With regard to legal compliance, the FRC found that not all laws and regulations relevant to the audited entity are being identified by auditors.
The FRC considers that analysis of fraud risk factors is particularly deficient in failing to assess properly the level of risk associated with management override of controls. Special attention should be paid to potential motivating factors that may persuade management to manipulate figures.
The FRC states that it is not enough to compare like items in the income statement and balance sheet with previous year figures. It calls for auditors to pay more attention to other measures, including cash flow and other ratio analysis, as well as key performance indicators on which management remuneration may be based. Additional measures, such as comparison with other firms in the same industry, may be particularly appropriate in audits of listed companies.
Extensive weaknesses were identified in journal controls undertaken as part of many of the reviewed audits. The FRC encourages increased use of computer assisted audit techniques (CAATs) as part of journal control.
The FRC found that auditors tended to consider ‘aggressive earnings management’ to be a positive factor, but states that such aggressive earnings management should itself be considered a fraud risk indicator.
Attention is drawn to the need for auditors to improve their identification and assessment of laws and regulations affecting the audited entity, including, in particular, consideration of the UK Bribery Act 2010. Few of the reviewed audits covered this adequately, and the FRC believes that better training of audit staff in respect of the potential consequences of the Bribery Act 2010 is required.
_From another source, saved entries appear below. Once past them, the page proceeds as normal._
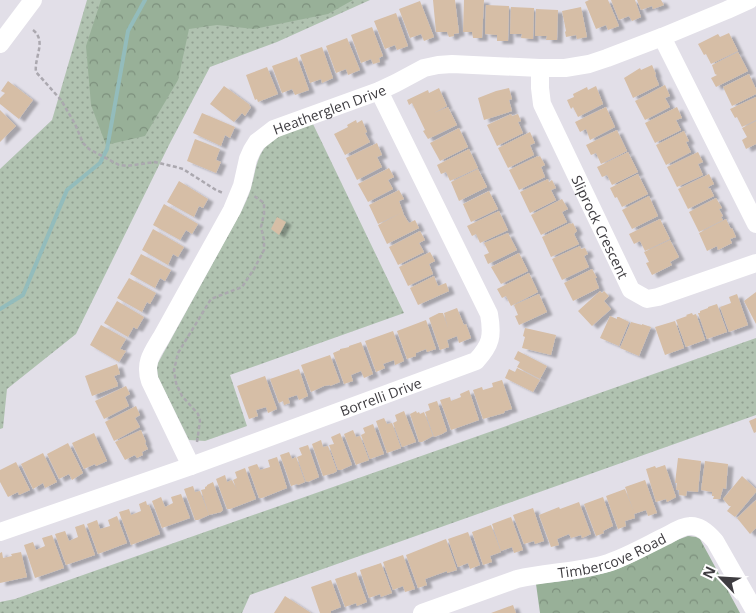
<svg xmlns="http://www.w3.org/2000/svg" width="756" height="613" viewBox="0 0 756 613" font-family="'Open Sans',sans-serif">
<style>
.grass{fill:url(#grass-dots)}
.forest{fill:url(#forest-crowns)}
.lines{fill:none;stroke-linecap:round;stroke-linejoin:round}
.stream{stroke:#93bcbc;stroke-width:4}
.building{fill:#d6bea6;filter:url(#shadow)}
.path{stroke:#aba8af;stroke-width:2.5;stroke-dasharray:4 2.5;stroke-linecap:butt}
.minor{stroke:#fff;stroke-width:18}
.labels{text-anchor:middle;dominant-baseline:central;stroke-width:4;stroke-linejoin:round;paint-order:stroke}
.street-label{font-size:14px;fill:#3e3c40;stroke:#fff}
</style>
<defs>
<pattern id="grass-dots" width="8" height="8" patternUnits="userSpaceOnUse" patternTransform="scale(1.25)"><rect width="8" height="8" fill="#b0c2b0"/><path d="M2 2h.1M6 6h.1" fill="none" stroke="#919f91" stroke-width="1.8" stroke-linecap="round"/></pattern>
<pattern id="forest-crowns" width="20" height="18" patternUnits="userSpaceOnUse" patternTransform="scale(1.25)"><rect width="20" height="18" fill="#98b098"/><path d="M2 6a3 3 0 1 1 6 0M12 15a3 3 0 1 1 6 0" fill="none" stroke="#7d907d"/></pattern>
<filter id="shadow"><feDropShadow dx="5.5" dy="3" stdDeviation="1" flood-color="#0004"/></filter>
</defs>
<rect width="100%" height="100%" fill="#e2dfe8"/>
<g class="grass">
<path d="M87 0H370L277 42 210 67 169 145 76 334 7 389 3 428 0 429V169L52 120Z"/>
<path d="M313 124 404 313 230 375 247 426 205 441 189 440 158 377 157 368 158 363 242 210C245 203 249 196 251 188 256 171 256 152 273 140 284 133 300 129 313 124Z"/>
<path d="M756 338V415L250 595 242 613H0V602L15 599Z"/>
</g>
<g class="forest">
<path d="M101 0H353L328 14 254 29 217 25 189 29 178 80 145 136 106 145 91 105 86 46Z"/>
<path d="M688 536 696 537 700 539 740 613H540L536 584C565 581 593 578 620 568 643 559 664 544 688 536Z"/>
</g>
<g class="lines">
<path class="stream" d="M0 309 23 295 67 190 100 163 107 149 128 31 145 0"/>
</g>
<g class="building">
<path d="M433 0H455L459 33 454 34V36L449 37 447 32H436Z"/>
<path d="M464 0H484L482 38H473L472 32H463Z"/>
<path d="M589 0H608L619 26 608 30 606 25 596 29 585 2Z"/>
<path d="M611 0H635L641 17 632 21 629 16 619 20Z"/>
<path d="M637 0H661L664 5 653 9 652 6 641 10Z"/>
<path d="M420 1 434 37 424 41 421 34 410 38 399 9Z"/>
<path d="M486 5 509 6 508 41H497V35L485 34Z"/>
<path d="M511 7 534 8 533 39 521 38 522 34H510Z"/>
<path d="M581 7 587 37 577 39 576 35 566 37 565 32 566 31 562 11Z"/>
<path d="M536 9 558 10 557 40H546L547 36H535Z"/>
<path d="M396 13 408 46 397 50 395 45 385 49 374 21Z"/>
<path d="M372 27 383 56 379 58 380 62 373 64 371 59 361 63 351 35Z"/>
<path d="M729 33 738 51 711 64 706 54 704 55 698 44 718 34 720 37Z"/>
<path d="M347 38 360 70 348 75 346 69 336 73 326 46Z"/>
<path d="M322 47 333 78 322 83 321 79 310 83 300 55Z"/>
<path d="M738 52 748 71 716 87 711 78 717 75 715 74 712 65Z"/>
<path d="M297 57 309 90 295 95 292 89 282 93 272 66Z"/>
<path d="M652 65 656 74 655 75 659 85 633 98 624 78 640 68 641 70Z"/>
<path d="M267 67 278 94 258 102 257 99 255 100 246 75Z"/>
<path d="M749 74 756 89V94L732 106 723 87Z"/>
<path d="M8 81 33 100 19 119 0 104V98L5 93 1 91Z"/>
<path d="M665 85 670 96 665 98 670 107 645 120 635 101Z"/>
<path d="M224 86 250 105 249 106 251 107 245 116 242 113 234 122 210 104Z"/>
<path d="M596 86 603 104 578 117 573 107 571 109 567 100 574 97 573 94 587 87 588 90Z"/>
<path d="M439 88 447 106 434 113 448 107 457 125 428 139 423 131 425 130 412 103 409 105 407 100 428 90 429 93Z"/>
<path d="M509 88 512 99 509 100 512 111 484 120 478 98 496 91Z"/>
<path d="M756 97V120L742 127 737 117 735 118 730 109Z"/>
<path d="M606 107 615 127 590 140 586 129 580 132 575 122Z"/>
<path d="M677 107 682 118 676 120 681 130 655 143 645 123Z"/>
<path d="M0 110 16 126 0 142Z"/>
<path d="M202 113 235 127 230 138 225 135 221 146 193 133Z"/>
<path d="M511 114 512 116 518 114 521 121 518 122 523 133 497 146 487 125Z"/>
<path d="M356 120 357 123 362 120 367 132 365 133 370 142 345 155 334 134 348 127 347 125Z"/>
<path d="M756 121V144L746 149 742 140 747 137 742 128Z"/>
<path d="M459 128 468 147 440 161 430 143Z"/>
<path d="M617 130 627 151 601 164 596 153 591 155 586 145Z"/>
<path d="M684 131 689 141 686 142 691 152 666 165 656 145Z"/>
<path d="M530 132 535 143 530 145 534 155 508 168 498 148Z"/>
<path d="M195 139 220 149 216 160 221 162 216 173 187 161Z"/>
<path d="M377 143 382 155 377 157 382 167 357 180 346 158Z"/>
<path d="M469 149 478 168 450 181 446 172 441 174 437 165Z"/>
<path d="M628 152 638 172 612 185 607 175 602 177 597 167Z"/>
<path d="M698 152 703 162 698 164 703 175 677 187 667 167Z"/>
<path d="M538 156V157L540 156 545 165 541 167 545 177 519 190 509 170Z"/>
<path d="M389 168 394 177 388 180 393 189 368 202 358 184Z"/>
<path d="M478 169 487 187 459 201 451 182Z"/>
<path d="M638 174 648 194 622 207 617 197 615 198 610 188Z"/>
<path d="M709 174 714 184 708 187 709 189 710 188 714 196 688 209 678 189Z"/>
<path d="M548 179 549 182 552 180 556 188 551 190 556 200 530 213 520 192Z"/>
<path d="M179 181 208 199 203 208 199 206 194 217 167 202Z"/>
<path d="M399 190 404 199 399 201 404 215 409 223 415 220 419 228 387 244 378 225 401 213 378 224 369 205Z"/>
<path d="M489 191 498 209 471 222 463 204Z"/>
<path d="M649 196 658 216 632 229 622 210Z"/>
<path d="M716 198 722 208 719 209 723 216 721 217 723 220 699 232 689 212Z"/>
<path d="M562 199 568 209 562 212 567 222 541 235 531 215Z"/>
<path d="M164 204 198 224 192 234 186 230 180 240 153 225Z"/>
<path d="M499 211 508 230 480 243 476 234 472 236 467 226Z"/>
<path d="M277 217 286 222 279 235 271 229Z"/>
<path d="M660 219 670 239 645 251 640 241 634 244 629 234Z"/>
<path d="M726 219 731 229 732 228 736 237 730 239 732 243 718 250 717 246 707 251 699 233Z"/>
<path d="M570 223 571 224 573 223 577 231 574 234 579 244 551 257 542 237Z"/>
<path d="M153 229 184 247 178 257 173 254 168 265 142 250Z"/>
<path d="M420 231 425 240 419 243 424 252 398 265 389 247Z"/>
<path d="M508 233 517 250 488 264 484 255 489 253 484 243Z"/>
<path d="M670 240 679 257 670 262 672 265 652 275 646 263 649 262 644 252Z"/>
<path d="M580 246 581 249 585 248 588 254 584 256 589 267 562 280 552 259Z"/>
<path d="M430 252 435 261 429 264 433 274 408 286 399 267Z"/>
<path d="M519 253 528 271 501 284 491 267Z"/>
<path d="M141 254 171 270 165 281 160 278 155 288 130 274Z"/>
<path d="M592 269 597 278H595L599 288 573 301 564 283Z"/>
<path d="M529 273 538 292 511 306 506 296 502 298 497 289Z"/>
<path d="M434 276 438 286 446 283 449 291 418 305 410 288Z"/>
<path d="M129 278 156 293 150 304 147 302 142 312 117 298Z"/>
<path d="M600 291 602 293 604 291 609 296 604 301 611 309 592 326 578 311Z"/>
<path d="M756 292V324L744 301Z"/>
<path d="M539 294 547 312 519 325 515 316 518 315 514 305Z"/>
<path d="M737 294 748 325 729 332 720 307 731 303 729 297Z"/>
<path d="M117 301 144 317 137 329 133 327V328L128 337 104 323Z"/>
<path d="M717 304 727 332 707 339 698 313H700V311L708 308V307Z"/>
<path d="M457 308 464 325 466 324 471 338 459 343 457 336 447 340 449 347 440 350 429 318 439 313H443L448 328 444 313Z"/>
<path d="M692 313 693 315 696 314 705 340 686 347 676 320 687 316 686 315Z"/>
<path d="M610 316 617 319V317H619L629 322 619 346 600 338Z"/>
<path d="M426 320 436 349 427 352 426 349 416 353V356L407 359 397 331Z"/>
<path d="M675 321 684 348 665 355 655 327Z"/>
<path d="M631 322 642 325V324L651 327 639 356 620 348Z"/>
<path d="M101 325 126 339 120 349 126 351 119 362 90 345Z"/>
<path d="M525 328 556 335 551 355 522 348 525 337 523 336Z"/>
<path d="M393 331 404 361 395 365 394 360 383 364 385 368 376 372 365 341Z"/>
<path d="M361 342 373 374 364 378 361 371 351 375 353 381 344 384 333 353 340 350V349L345 348 349 347V346Z"/>
<path d="M518 351 547 366 540 379 517 367 520 362 514 359Z"/>
<path d="M330 355 340 382 330 386V385L324 386 311 392 301 365Z"/>
<path d="M117 364 120 374 114 376 118 384H117L118 386 92 396 85 376Z"/>
<path d="M517 368 540 380 533 392 505 378 509 369 515 372Z"/>
<path d="M299 369 308 396 299 400 297 395 288 398 290 403 284 405 283 401 279 403 270 379Z"/>
<path d="M265 376 277 409 268 413 266 407 256 410 258 416 249 419 237 386Z"/>
<path d="M502 380 512 409 505 411 504 413 483 419 473 390 482 387 483 390 493 387 492 383Z"/>
<path d="M126 386 130 394 125 397 129 406 104 419 95 401Z"/>
<path d="M469 390 479 420 451 430 440 400 450 397 451 401 461 397 460 394Z"/>
<path d="M437 401 447 431 442 434 434 437 425 412 430 410 428 404Z"/>
<path d="M136 406 140 415 135 418 140 427 114 441 105 422Z"/>
<path d="M404 411 416 442 402 447 393 423 397 421 395 415Z"/>
<path d="M416 411 417 413 419 412 420 414 424 412 433 436 422 442H419L410 414Z"/>
<path d="M384 418 387 424 392 423 401 448 387 453 376 421Z"/>
<path d="M756 418V432L754 433 749 421Z"/>
<path d="M373 424 384 454 370 459 361 435 365 433 363 428Z"/>
<path d="M141 430 146 442 145 443 148 449 142 452 143 455 137 458 135 455 125 460 115 442Z"/>
<path d="M353 430 356 437 360 436 369 460 358 464 356 465 344 434Z"/>
<path d="M94 433 107 461 96 466 95 464 84 469 72 443Z"/>
<path d="M340 433 352 465 341 470H338L329 445 334 444 331 437Z"/>
<path d="M321 440 323 447 328 446 337 471 334 473 323 476 312 444Z"/>
<path d="M68 443 83 473 72 480 69 474 59 479 47 454Z"/>
<path d="M308 445 319 477 308 482 307 481 306 482 297 457 302 455 299 448Z"/>
<path d="M289 452 292 459 296 457 305 482 298 485 297 484 291 486 280 455Z"/>
<path d="M43 453 57 482 45 488 43 483 33 489 21 464Z"/>
<path d="M277 457 287 488 262 498H259L248 467 257 464 260 470 270 467 268 460Z"/>
<path d="M678 458 701 461 698 492 687 491 686 496 679 495V490H676L677 483H675Z"/>
<path d="M705 461 728 464 726 489 723 488 720 499H713L714 496H712V492L701 490Z"/>
<path d="M16 462 30 490 19 495 18 492 8 497 0 482V470Z"/>
<path d="M665 465 676 497 667 502 666 499 656 502 646 469 655 466 656 468Z"/>
<path d="M245 468 256 499 230 509H227L216 479 225 475 227 482 232 480 237 490 233 480 237 478 235 472Z"/>
<path d="M742 476 756 489V492L735 517 727 511 731 506H729L723 499Z"/>
<path d="M645 480 657 513 648 516 646 510 634 514 635 518 625 521 626 526 618 529 606 496 625 489 634 512 625 487Z"/>
<path d="M213 482 223 510 221 512 209 515 201 490 205 489V487L207 486V485Z"/>
<path d="M193 486 195 492 200 491 209 515 198 520H195L184 489Z"/>
<path d="M181 494 190 518 162 528 152 501 161 497 165 507 173 503 171 497Z"/>
<path d="M603 497 613 526 603 531 604 533 596 536 584 504Z"/>
<path d="M756 500V528L750 534 737 518Z"/>
<path d="M146 501 147 505H149L160 534 131 545 119 512 129 509 131 515 141 511 139 504Z"/>
<path d="M579 502 591 534 582 538 581 535 571 538 569 534 557 539 559 545 551 547 539 515 559 507 560 509Z"/>
<path d="M533 508 544 541 535 544 534 541 524 544 513 515Z"/>
<path d="M117 516 127 543 98 554 87 524 97 520 100 529 110 526 108 520Z"/>
<path d="M511 517 523 550 514 553 512 547 501 551 492 524Z"/>
<path d="M84 524 95 555 66 565 55 534 65 531 69 541 78 537 75 527Z"/>
<path d="M491 525 501 552 490 556 492 562 483 565 472 532Z"/>
<path d="M468 532 480 565 470 569 468 563 458 567 448 539Z"/>
<path d="M52 535 64 568 35 578 24 545 33 542 36 550 45 546 42 538Z"/>
<path d="M446 539 457 570 447 573V571L425 579 427 585 418 588 406 555Z"/>
<path d="M2 552 3 558 12 556 11 554 21 552 27 577 0 583V553Z"/>
<path d="M403 555 415 589 405 592 403 586 393 590 383 562Z"/>
<path d="M381 563 392 593 381 597 380 594 369 598 360 570Z"/>
<path d="M356 572 367 602 357 606 356 603 345 607 335 579Z"/>
<path d="M331 580 341 607 331 611V613H320L311 587Z"/>
<path d="M285 596 311 613H274Z"/>
<path d="M513 605 516 613H491Z"/>
</g>
<g class="lines">
<g class="path">
<path d="M33 30C47 41 34 57 36 72L61 100 75 124 83 143 89 149 119 165 127 166 155 162 176 167 183 169 216 190 223 193"/>
<path d="M197 442 200 421 198 414 182 396 176 383 174 370 178 353 211 299 242 287 254 269 264 250V240L261 227 264 214V203L254 196"/>
</g>
<g class="minor">
<path d="M662 37 756 224"/>
<path d="M0 44 33 0"/>
<path id="s1" d="M540 68V88L542 104 631 290 647 299 658 297 756 263"/>
<path id="s2" d="M191 466 150 381C144 363 152 353 161 338L232 210 242 186 248 159 252 150 257 142 274 129 379 91 396 83 424 68 438 65 452 64 540 68H565L589 64 607 58 662 37 727 10 749 0"/>
<path id="s3" d="M0 532 191 466 476 361C491 345 493 336 489 314L379 91"/>
<path id="s4" d="M422 613 517 579C547 572 579 572 608 563 629 556 649 544 668 535 673 532 684 526 690 526 700 525 709 534 715 541L756 613"/>
</g>
</g>
<g class="labels">
<g class="street-label">
<text stroke="none"><textPath href="#s2" startOffset="440">Heatherglen Drive</textPath></text>
<text stroke="none"><textPath href="#s1" startOffset="172">Sliprock Crescent</textPath></text>
<text stroke="none"><textPath href="#s3" startOffset="404">Borrelli Drive</textPath></text>
<text stroke="none"><textPath href="#s4" startOffset="199">Timbercove Road</textPath></text>
</g>
</g>
<g transform="translate(721 578) rotate(295)" stroke="#ffffff" stroke-width="4" paint-order="stroke">
<path d="M0-4L9 19L0 12L-9 19Z" fill="#3e3c40"/>
<text y="-8" font-size="14" font-weight="bold" text-anchor="middle" fill="#3e3c40">N</text>
</g>
</svg>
Auditing firms need to ensure that practice in the field reflects written policies and that these are applied consistently. The engagement partner must take an active, leading role in assessing risk factors relating to fraud and regulatory non-compliance. Co-ordinated discussion of fraud risk factors amongst the whole audit team is required, supported by forensic specialists where appropriate. These discussions should be documented.
Routine compliance by auditors with ISA 240 procedures alone is not necessarily sufficient. Auditors must ensure that planned audit procedures are responsive to risks identified for the particular entity being audited, especially in the case of potential management override. Journal review is an area requiring particular attention.
Auditors need to discuss fraud risk factors and regulatory compliance with management and Audit Committees more fully than has been the norm to date. Auditors must also pay greater attention to the design of controls in place to inhibit fraud and their adequacy.
Audit firms must be mindful of the need to ensure that staff receive regular training to reflect the latest developments in fraudulent behaviour and regulatory requirements. Auditors should make use of their in-house legal teams to keep abreast of the latest regulatory and legal developments.